The community's reaction to the OpenTelemetry support in CloudWatch has been mostly positive, though some concerns have been raised about long-term costs and metric cardinality. Luc van Donkersgoed, principal engineer at PostNL and the author of aws-news.com, comments:

This is both very cool and potentially very expensive for high-cardinality metrics.

In his newsletter, Corey Quinn agrees:

"Free during preview" is doing a lot of heavy lifting here. CloudWatch finally accepting OTEL metrics natively means you can stop maintaining that janky conversion pipeline you pretend doesn't exist. Enjoy the honeymoon period before pricing drops and your CFO discovers you've been shipping metrics from every microservice known to humanity.

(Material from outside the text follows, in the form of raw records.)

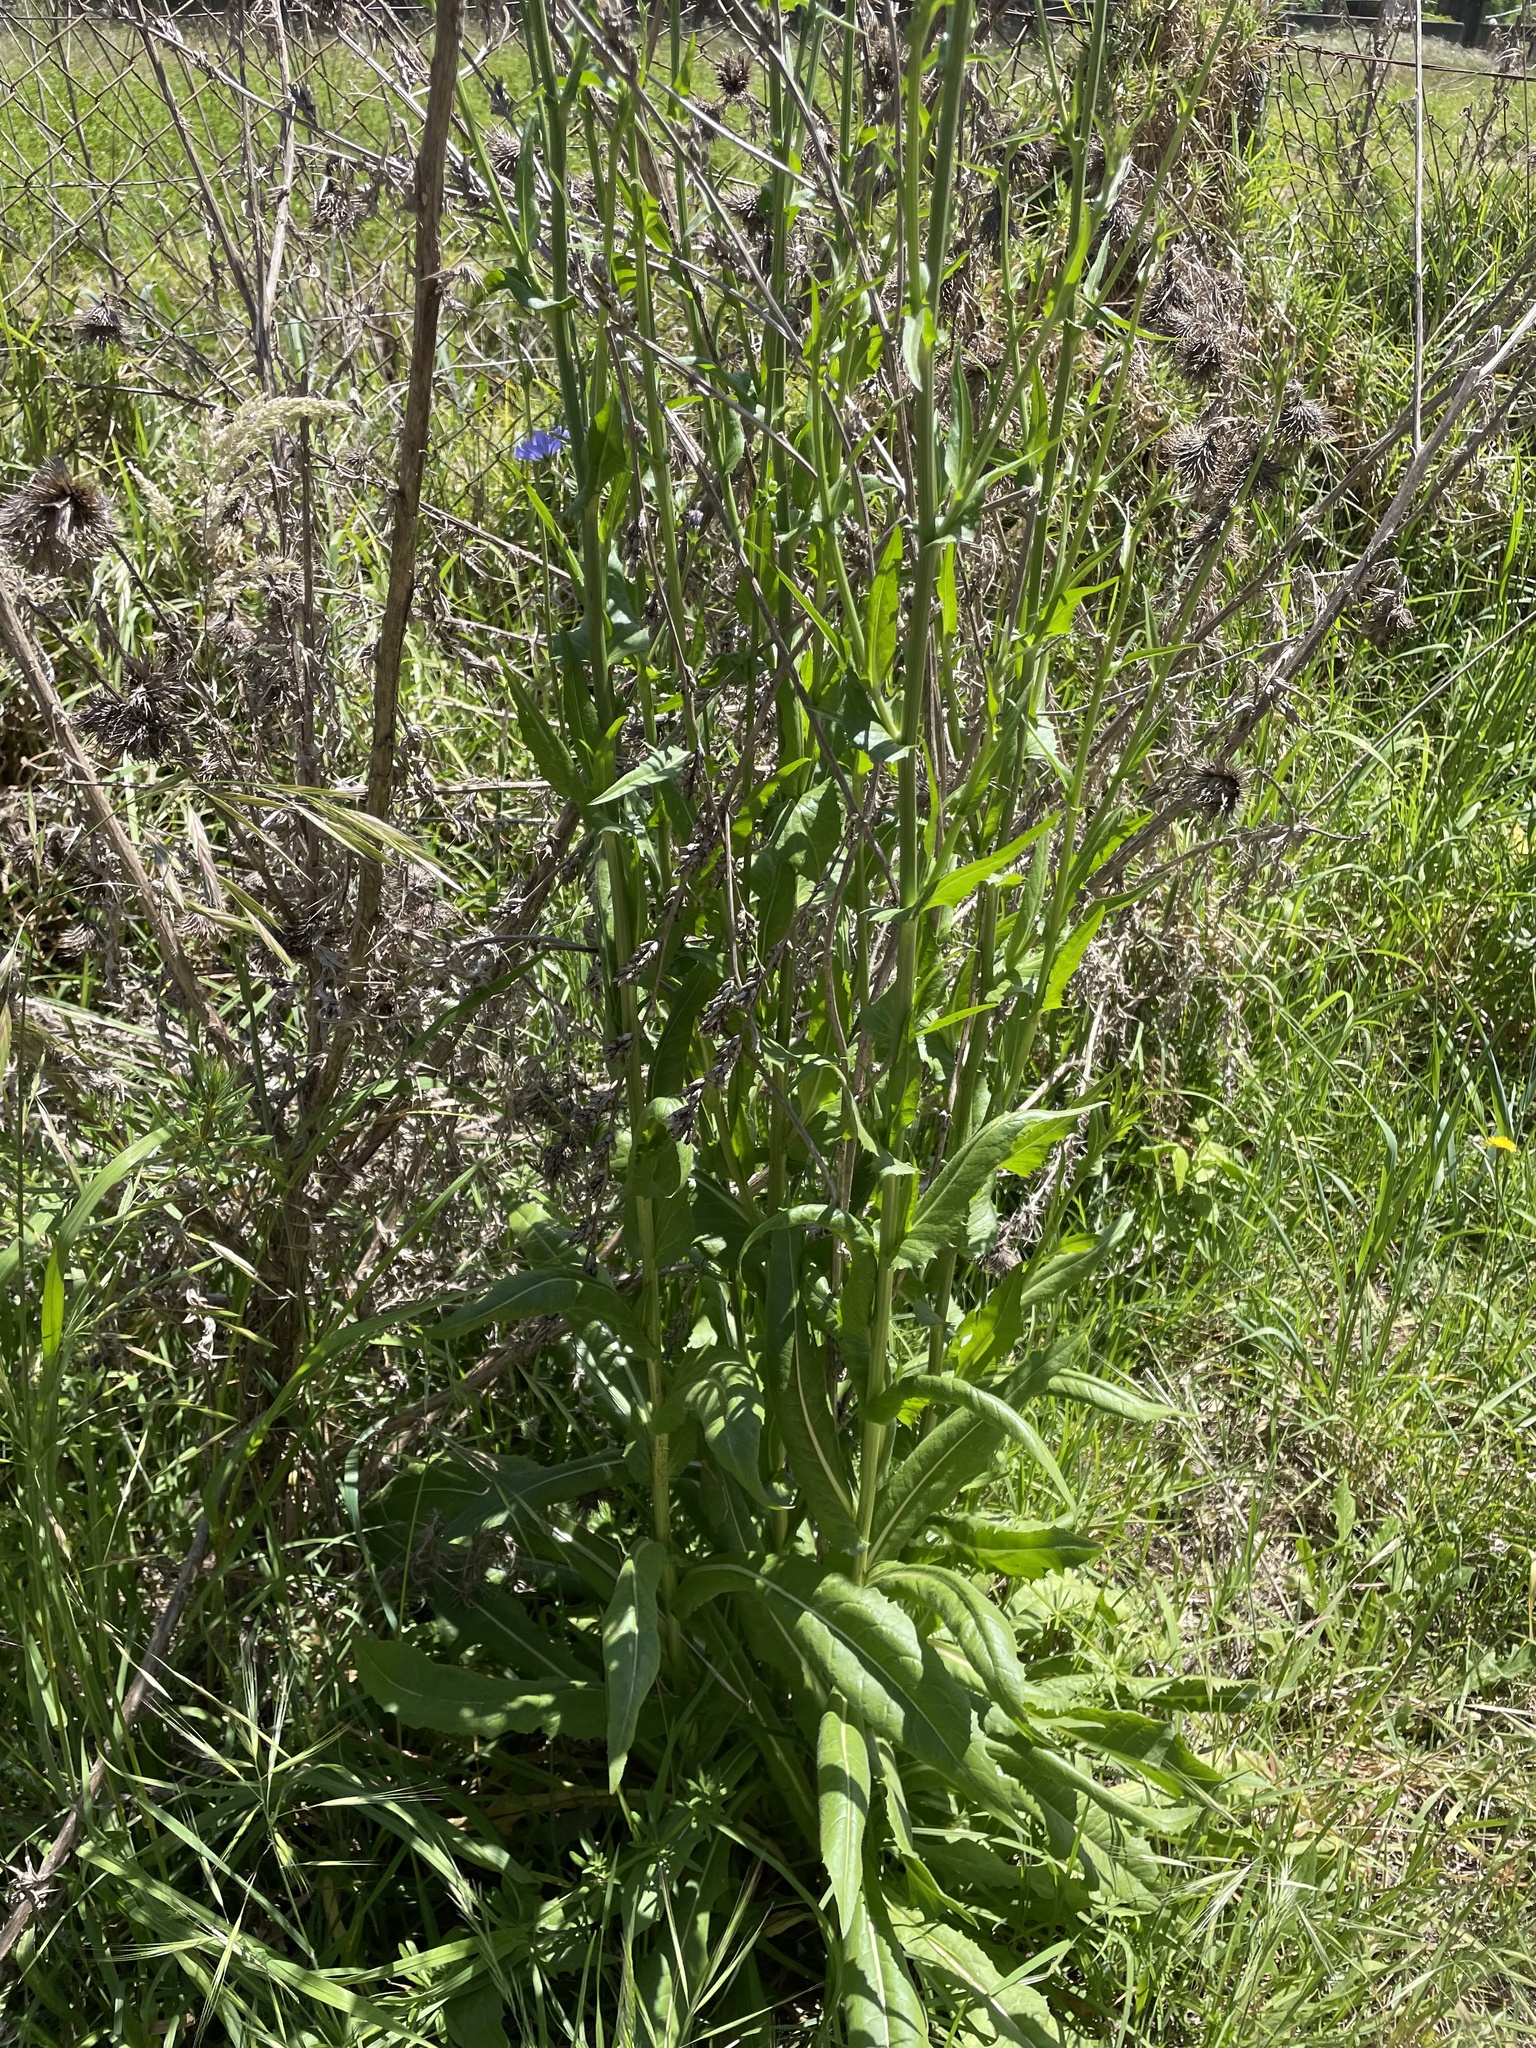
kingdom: Plantae
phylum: Tracheophyta
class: Magnoliopsida
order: Asterales
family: Asteraceae
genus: Cichorium
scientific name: Cichorium intybus
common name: Chicory
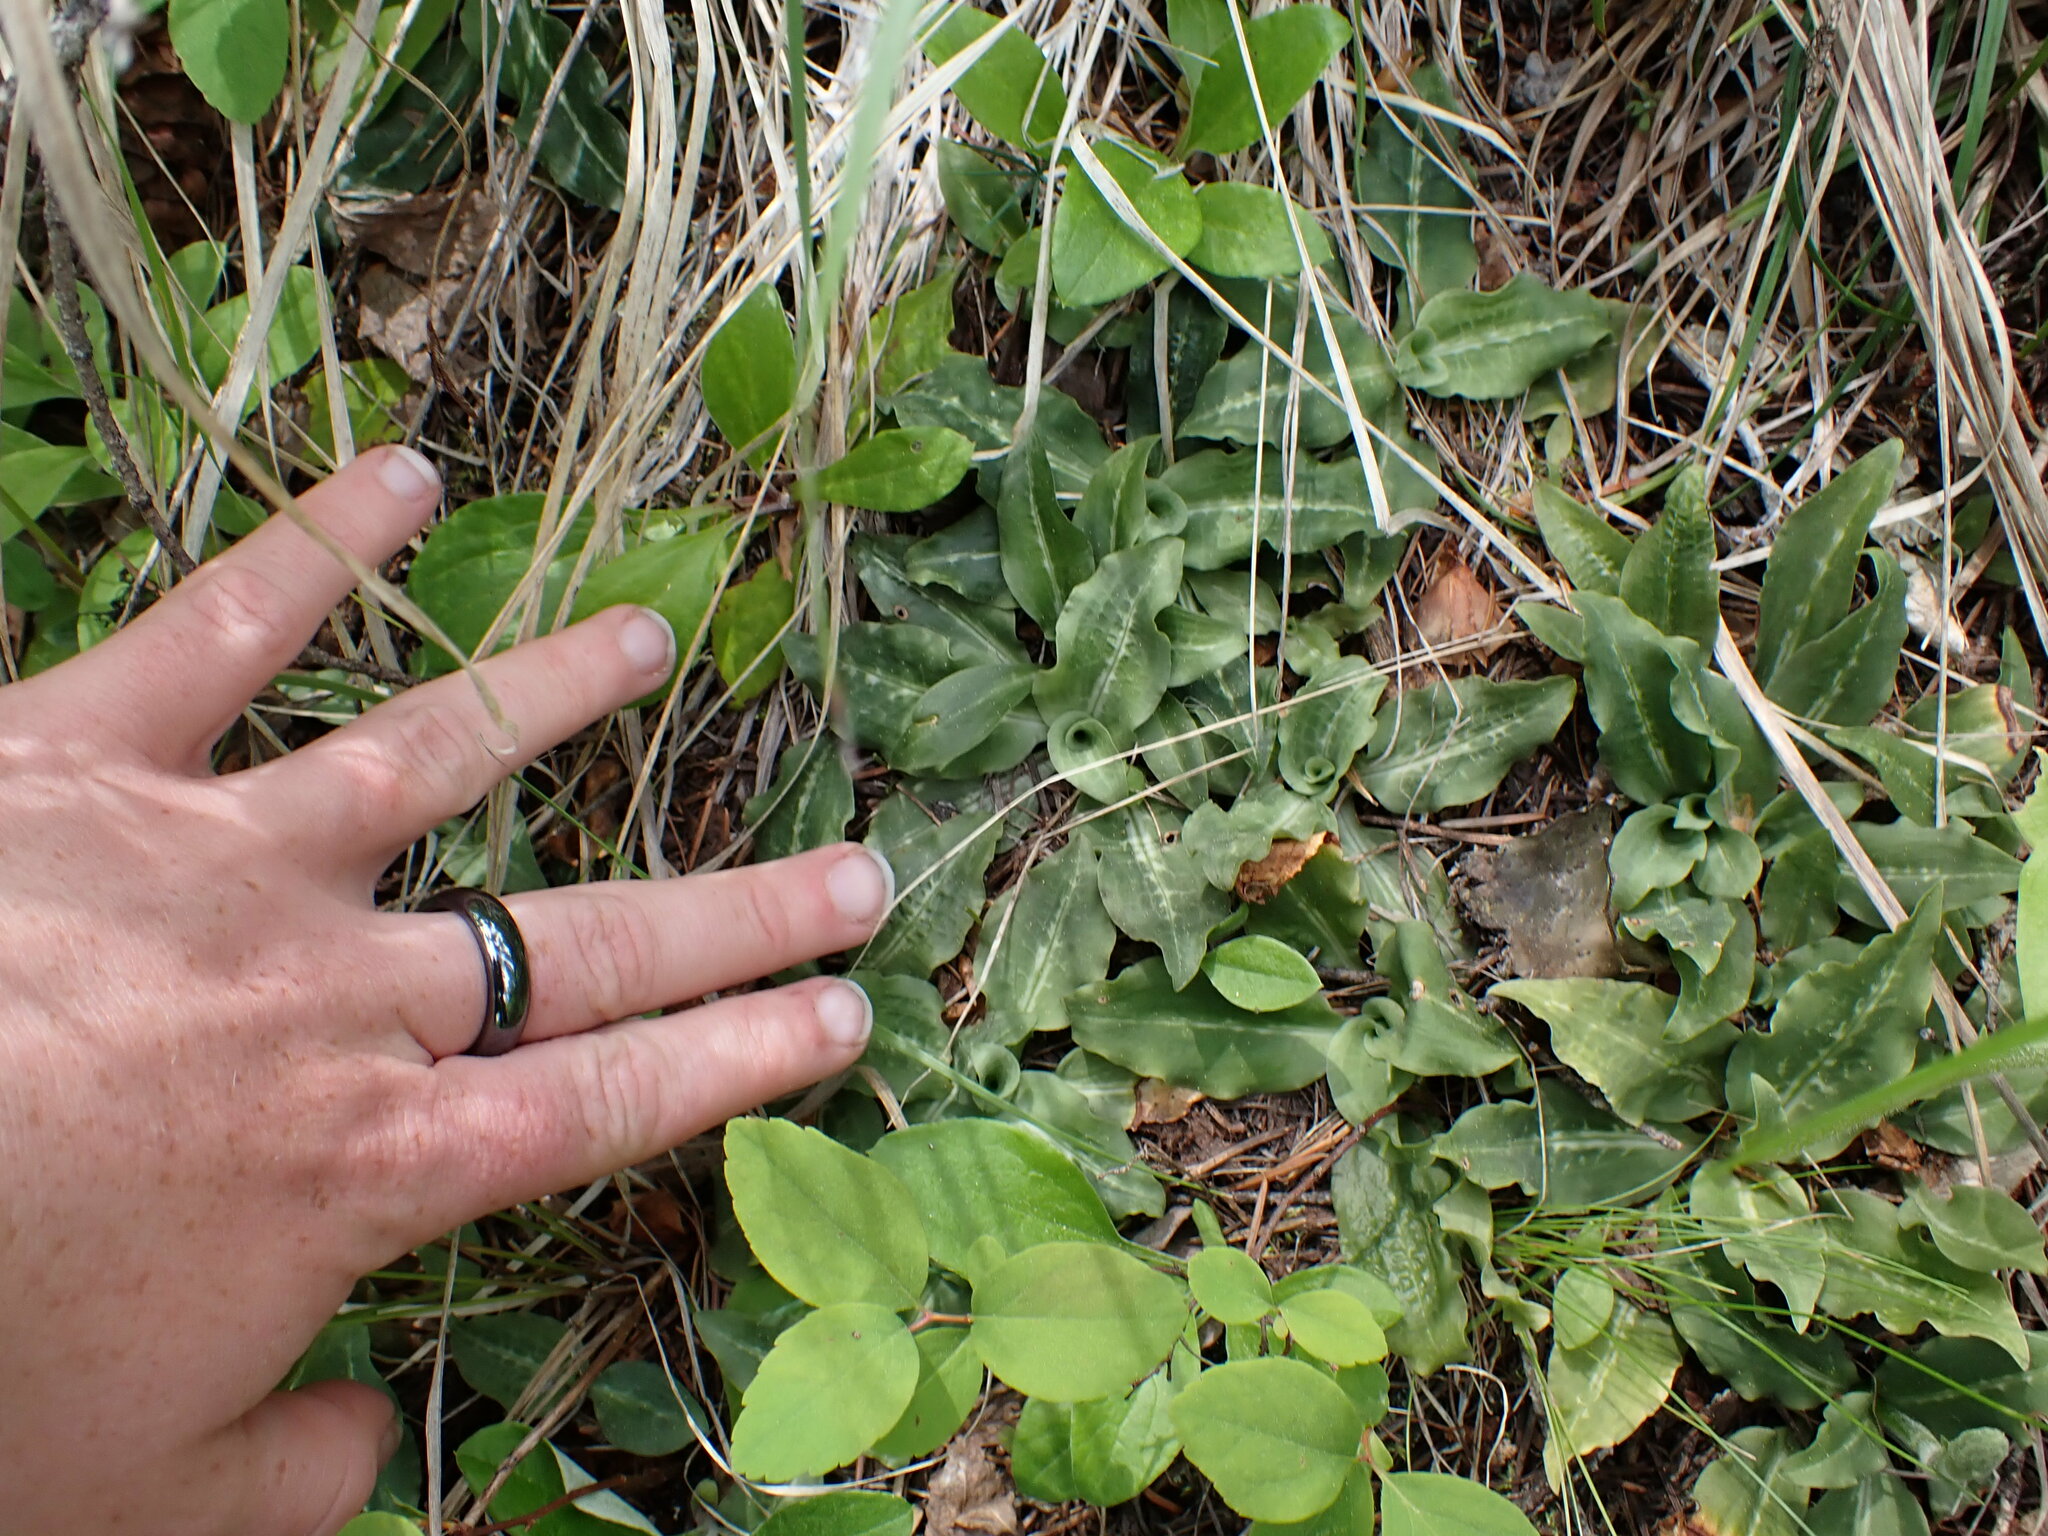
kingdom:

In a separate announcement, the cloud provider also introduced the preview of OpenTelemetry-based Container Insights for Amazon EKS in Amazon CloudWatch. The feature extends existing Container Insights capabilities by collecting additional metrics from open source and AWS collectors and sending them to CloudWatch via the OpenTelemetry Protocol.

OpenTelemetry metrics support is currently available in five regions, including Northern Virginia and Ireland, with no charge during the preview period.